Work item:
Reproduce the text of every entry below line for line, without altering any of it, and leave out the pictures.

__________________________________________________

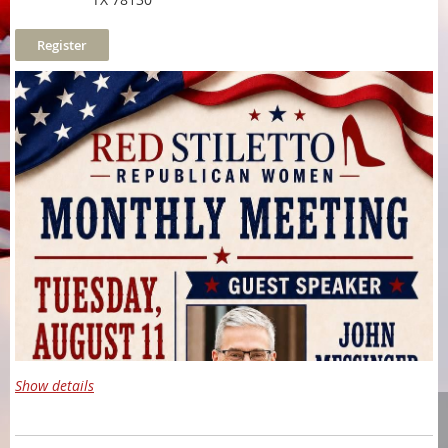
Show details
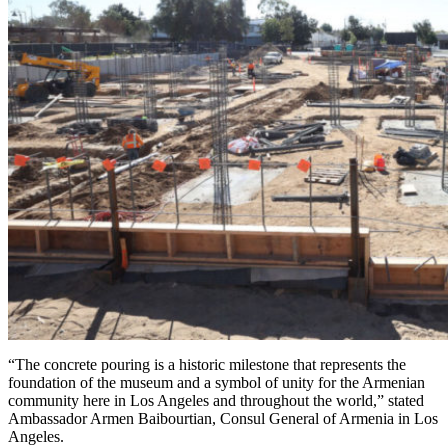
“The concrete pouring is a historic milestone that represents the
foundation of the museum and a symbol of unity for the Armenian
community here in Los Angeles and throughout the world,” stated
Ambassador Armen Baibourtian, Consul General of Armenia in Los
Angeles.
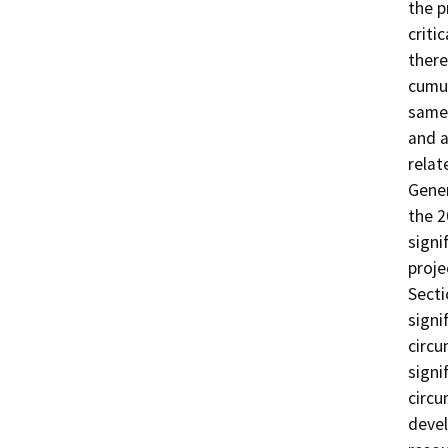
the p
criti
there
cumul
same 
and a
relat
Gener
the 2
signi
proje
Secti
signi
circu
signi
circu
devel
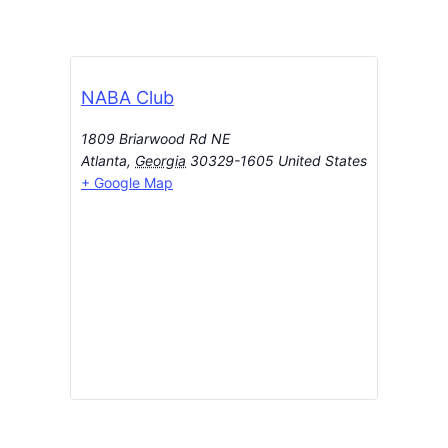
NABA Club
1809 Briarwood Rd NE
Atlanta
,
Georgia
30329-1605
United States
+ Google Map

__________________________________________________

Output below:
Show details
“The concrete pouring is a historic milestone that represents the
foundation of the museum and a symbol of unity for the Armenian
community here in Los Angeles and throughout the world,” stated
Ambassador Armen Baibourtian, Consul General of Armenia in Los
Angeles.
the p
criti
there
cumul
same 
and a
relat
Gener
the 2
signi
proje
Secti
signi
circu
signi
circu
devel
NABA Club
1809 Briarwood Rd NE
Atlanta
,
Georgia
30329-1605
United States
+ Google Map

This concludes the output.